> _Texto apresentado_:
O gabinete do ministro da Educação Nuno Crato, que hoje cessa funções, não esclarece as razões da demora em publicar o documento e em substituir o responsável, e se ambas as situações reflectem uma mudança de prioridades. Essas perguntas, enviadas no início de Outubro – depois de um aluno de 12 anos ter sofrido, na Escola das Olaias, um traumatismo, com necessidade de uma cirurgia urgente ao cérebro no Hospital Santa Maria, após ser agredido por um colega – ficaram sem resposta. E assim continuaram depois do caso do aluno armado em Coimbra esta semana.
Vários sinais do "desinteresse"
“É provável que a não publicação do relatório [de Segurança Escolar de 2013/14] esteja associada à falta de informação ou à inexistência de pessoas qualificadas para analisarem os casos”, considera João Sebastião, investigador do CIES - IUL (Centro de Investigação e Estudos de Sociologia – Instituto Universitário de Lisboa), que foi coordenador do Observatório da Segurança Escolar.
A falta de informação, por sua vez, explicar-se-á por ter deixado de ser obrigatório que as escolas comuniquem as ocorrências ao Ministério da Educação e da Ciência (MEC). E também isso, a seu ver, “revela um total desinteresse político pelo assunto, e um desinvestimento total, além de mostrar um desprezo total pela informação objectiva”.

> _Trabalho pedido_: Transcreva do texto sobre a segurança escolar o trecho que começa em "O gabinete do" e segue até "Coimbra esta semana.", inclusive.

> _Linhas extraídas_:
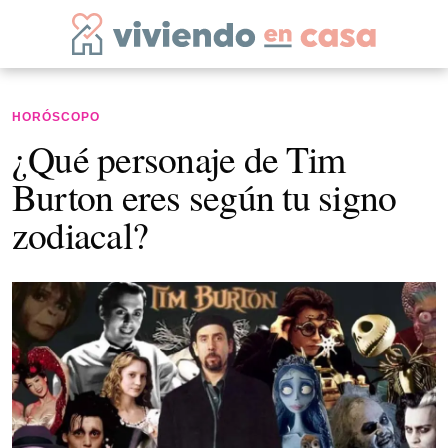
HORÓSCOPO
¿Qué personaje de Tim
Burton eres según tu signo
zodiacal?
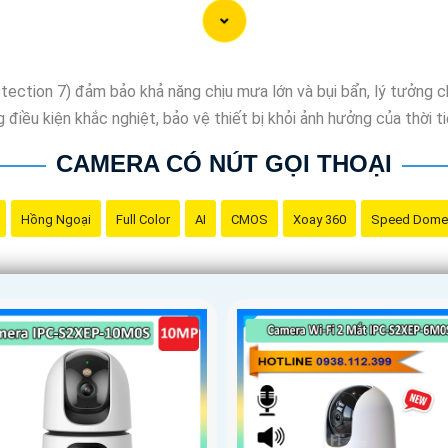
ction 7) đảm bảo khả năng chịu mưa lớn và bụi bẩn, lý tưởng cho
iều kiện khắc nghiệt, bảo vệ thiết bị khỏi ảnh hưởng của thời tiết
CAMERA CÓ NÚT GỌI THOẠI
Hồng Ngoại
Full Color
AI
CMOS
Xoay 360
Speed Dome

> _Resolução_:
O gabinete do ministro da Educação Nuno Crato, que hoje cessa funções, não esclarece as razões da demora em publicar o documento e em substituir o responsável, e se ambas as situações reflectem uma mudança de prioridades. Essas perguntas, enviadas no início de Outubro – depois de um aluno de 12 anos ter sofrido, na Escola das Olaias, um traumatismo, com necessidade de uma cirurgia urgente ao cérebro no Hospital Santa Maria, após ser agredido por um colega – ficaram sem resposta. E assim continuaram depois do caso do aluno armado em Coimbra esta semana.